I decided to do some basic scaling tests, in a worst-case situation where every 2 consecutive elements are considered duplicates and the 3rd element breaks the chain. Calling this on an UnsafeMutableBufferPointer<Int>, the function scales linearly up to 10 million elements:

Doing the same on an Array<Int>, I still get correct results, but the performance looks somewhere between quadratic (for n up to around 200,000) to ~cubic (up to 1 million elements. Collapsing duplicates from 1M elements took nearly 20 minutes, so I just gave up after that and considered the point proven). Debug vs. release mode doesn't appear to have any impact on the trend.

image

I assume this is due to COW - that the slice on the RHS of the subscript setter makes the array non-uniquely-referenced. I notice that MutableCollection doesn't actually provide any performance guarantees for its slicing setter (only a O(1) guarantee for constructing a slice from a Range<Index>), so technically this isn't out of spec, but it is unfortunate.

I would really rather not drop down to unsafe constructs just to avoid COW; even though I'm okay with having a slightly awkward API, I'm not really okay with eliminating bounds-checking and possibly violating memory safety if there's a bug in the code.

Is there any way to avoid this? It seems to me like MutableCollection is missing a requirement to copy content from some range of indices to a destination index. It's possible to do it with swap, but that would perform many more writes than is necessary, and would seem to preclude optimizing the copy to a memmove (which does appear to happen for UMBP<Int>).

1 Like

By holding onto a slice while writing the shifted elements you're forcing a copy.

      let elementsToKeep = self[readHead..<index(after: dupes.startIndex)] // Keep one of the duplicates.
      let nextWriteHead = index(writeHead, offsetBy: elementsToKeep.count)
      self[writeHead..<nextWriteHead] = elementsToKeep

But it seems that this range-replacement assignment can easily be written as a loop assigning single elements.

1 Like

Hmm, so I rewrote it to set each index individually rather than using bulk assignment:

internal mutating func collapseConsecutiveElements(
    from beginning: Index, matching predicate: (Element) -> Bool
  ) -> Index {

    var readHead = beginning
    guard let firstRun = self[readHead...].firstConsecutiveElements(matching: predicate) else {
      return endIndex // Nothing to collapse.
    }
    var writeHead = index(after: firstRun.startIndex) // Keep one of the duplicates.
    readHead = firstRun.endIndex

    while let dupes = self[readHead...].firstConsecutiveElements(matching: predicate) {
      let keepEnd = index(after: dupes.startIndex) // Keep one of the duplicates.
      let numToWrite = distance(from: readHead, to: keepEnd)
      let nextReadHead = dupes.endIndex // So we don't hold the slice 'dupes'.
      for _ in 0..<numToWrite {
        self[writeHead] = self[readHead]
        formIndex(after: &writeHead)
        formIndex(after: &readHead)
      }
      readHead = nextReadHead
    }

    let tailLength = distance(from: readHead, to: endIndex)
    for _ in 0..<tailLength {
      self[writeHead] = self[readHead]
      formIndex(after: &writeHead)
      formIndex(after: &readHead)
    }
    return writeHead
  }

And indeed, the performance seems much better when using Array! :tada: uhm... in release mode (linear plot, overall time):

chart_release

Unfortunately, in debug builds, it's still quadratic (again, linear, overall time):

I'm not sure how I feel about this workaround. Debug performance isn't super-critical, but it's not unimportant, either. Algorithmically-worse performance is very harsh: the overall execution time for 512k elements is only ~8ms in a release build, but almost 2 minutes in a debug build :dizzy_face:. I don't expect to be processing half a million elements very often in debug builds, but still... it's just really harsh.
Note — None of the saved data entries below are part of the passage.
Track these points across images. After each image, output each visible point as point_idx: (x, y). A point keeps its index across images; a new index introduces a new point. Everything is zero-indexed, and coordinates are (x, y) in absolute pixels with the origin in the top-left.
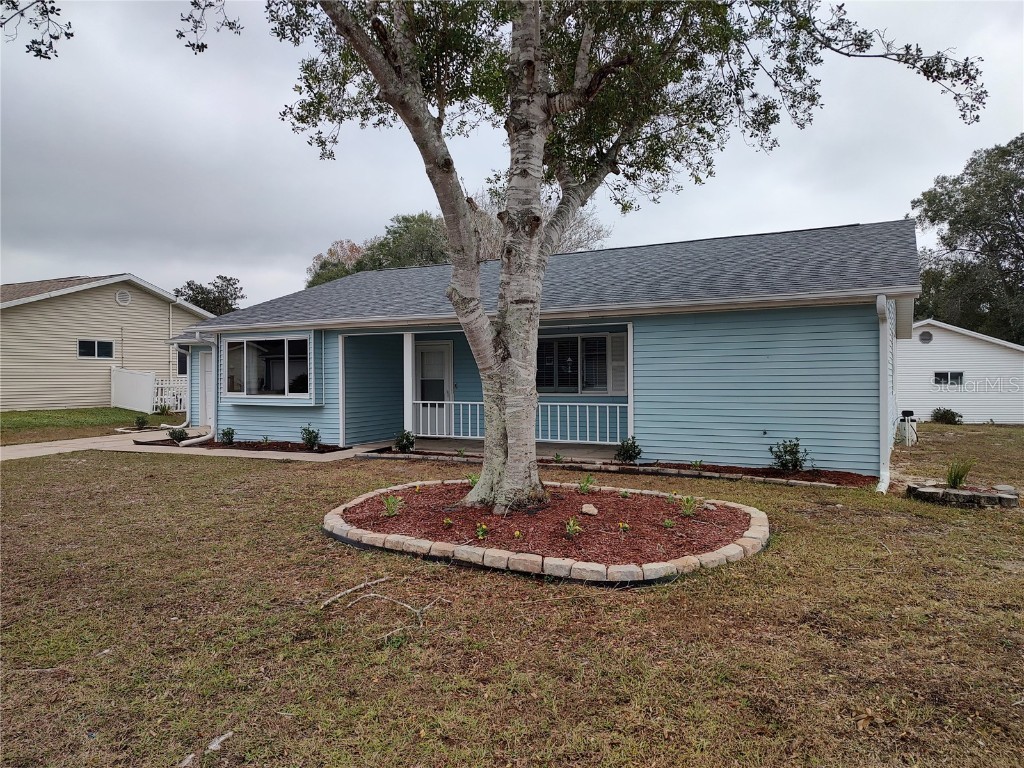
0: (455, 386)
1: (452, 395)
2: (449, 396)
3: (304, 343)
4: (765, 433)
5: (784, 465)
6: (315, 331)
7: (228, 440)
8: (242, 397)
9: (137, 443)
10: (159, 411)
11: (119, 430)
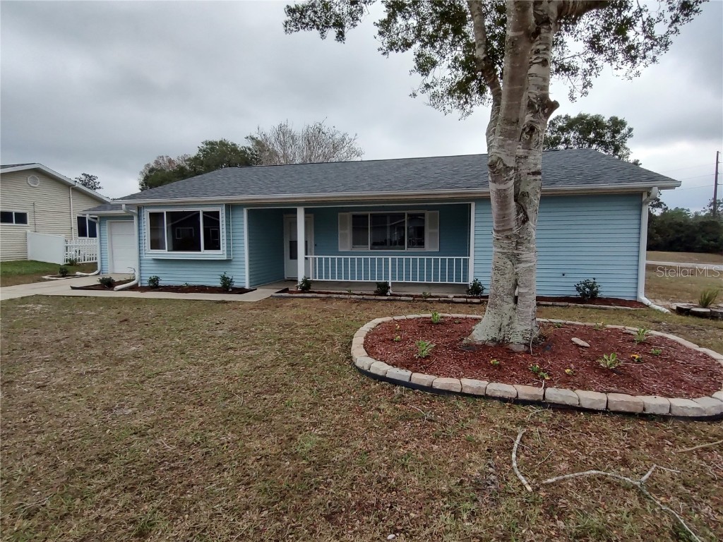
0: (316, 245)
1: (313, 251)
2: (311, 252)
3: (217, 214)
4: (564, 275)
5: (584, 295)
6: (226, 205)
7: (154, 286)
8: (165, 253)
9: (73, 288)
10: (68, 263)
11: (46, 277)
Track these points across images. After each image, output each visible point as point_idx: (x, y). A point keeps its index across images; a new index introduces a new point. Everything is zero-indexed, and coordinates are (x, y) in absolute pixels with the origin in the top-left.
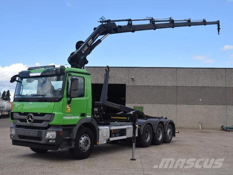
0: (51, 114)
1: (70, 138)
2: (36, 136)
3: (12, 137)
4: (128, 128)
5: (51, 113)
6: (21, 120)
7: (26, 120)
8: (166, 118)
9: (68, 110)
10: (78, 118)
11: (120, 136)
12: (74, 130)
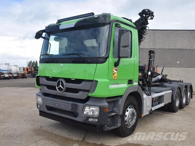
0: (92, 81)
1: (116, 113)
2: (69, 110)
3: (39, 106)
4: (166, 94)
5: (92, 79)
6: (49, 87)
7: (55, 87)
8: (182, 81)
9: (115, 75)
10: (125, 85)
11: (159, 103)
12: (120, 103)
It's probably still worth having bulk-assignment built-in to MutableCollection. This way is more awkward to write, and the penalty for not knowing to do it is very severe. It also puts operations like bounds-checking and indexing operations in a loop, and the compiler seems unable/unwilling to optimise those in many situations.

What is quite interesting is that UMBP no longer does bulk assignment via memmove. However, if I remove traps on index overflow (which I am convinced is entirely safe for all Collections), it will instead use wide vector registers to bulk copy, which is probably even better (that's why the compiler chose to do it, I suppose).